Nokia Sues Amazon & HP Over Video Streaming Patents
Nokia has accused Amazon and HP of violating several Nokia patents related to video streaming and is suing the companies in several countries, including the U.S., India, the United Kingdom, Germany, and the European Unified Patent Court.
The Finnish telecom company says Amazon’s Prime Video and Twitch streaming services and HP’s computers have illegally used its patents associated with streaming delivery, video compression, and other innovations.
Over in the Amazon and HP camps, both tech giants declined to get licenses to the patents and, alternatively, have allegedly employed Nokia’s technology to facilitate more effective, high-quality video streaming.
Amazon has declined to comment due to ongoing litigation, and HP has not responded.
“We hope that Amazon and HP will now accept their obligations and agree to a license, and our door remains open for good faith negotiations,” Nokia said.
The new lawsuits assert that over a dozen businesses have illegally used Nokia’s video encoding and decoding patents, which enable better quality streaming video with reduced bandwidth and data-storage constraints.
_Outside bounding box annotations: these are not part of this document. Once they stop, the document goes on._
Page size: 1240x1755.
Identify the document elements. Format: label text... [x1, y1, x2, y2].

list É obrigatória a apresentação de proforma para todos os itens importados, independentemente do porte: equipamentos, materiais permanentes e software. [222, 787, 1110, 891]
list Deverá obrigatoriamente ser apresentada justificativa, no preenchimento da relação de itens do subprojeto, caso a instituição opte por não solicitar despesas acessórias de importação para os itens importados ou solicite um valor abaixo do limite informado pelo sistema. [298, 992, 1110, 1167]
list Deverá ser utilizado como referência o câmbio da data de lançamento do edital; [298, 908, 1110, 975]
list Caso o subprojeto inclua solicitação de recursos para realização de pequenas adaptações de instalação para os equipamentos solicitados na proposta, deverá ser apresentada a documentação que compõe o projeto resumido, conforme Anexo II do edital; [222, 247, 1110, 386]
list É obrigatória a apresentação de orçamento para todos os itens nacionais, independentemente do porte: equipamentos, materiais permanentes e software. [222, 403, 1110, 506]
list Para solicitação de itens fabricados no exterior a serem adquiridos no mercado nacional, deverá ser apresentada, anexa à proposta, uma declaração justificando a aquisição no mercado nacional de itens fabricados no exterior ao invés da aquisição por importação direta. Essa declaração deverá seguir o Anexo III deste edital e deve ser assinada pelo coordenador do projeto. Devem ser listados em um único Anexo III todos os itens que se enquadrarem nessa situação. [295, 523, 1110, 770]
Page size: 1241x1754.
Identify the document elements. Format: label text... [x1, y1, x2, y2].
According to Nokia, Amazon and HP could have gotten licenses for the various patents, which are vital to International Telecommunication Union standards for video coding technology, but the companies declined.
Nokia has requested the court to halt Amazon and HP’s supposed violation and petitioned for an undisclosed amount of cash.
Earlier in the year, Nokia revealed its 5G wireless patent license with Apple, and its patent portfolio comprises of 20,000 patent families and includes investing of roughly $233 billion in research and development.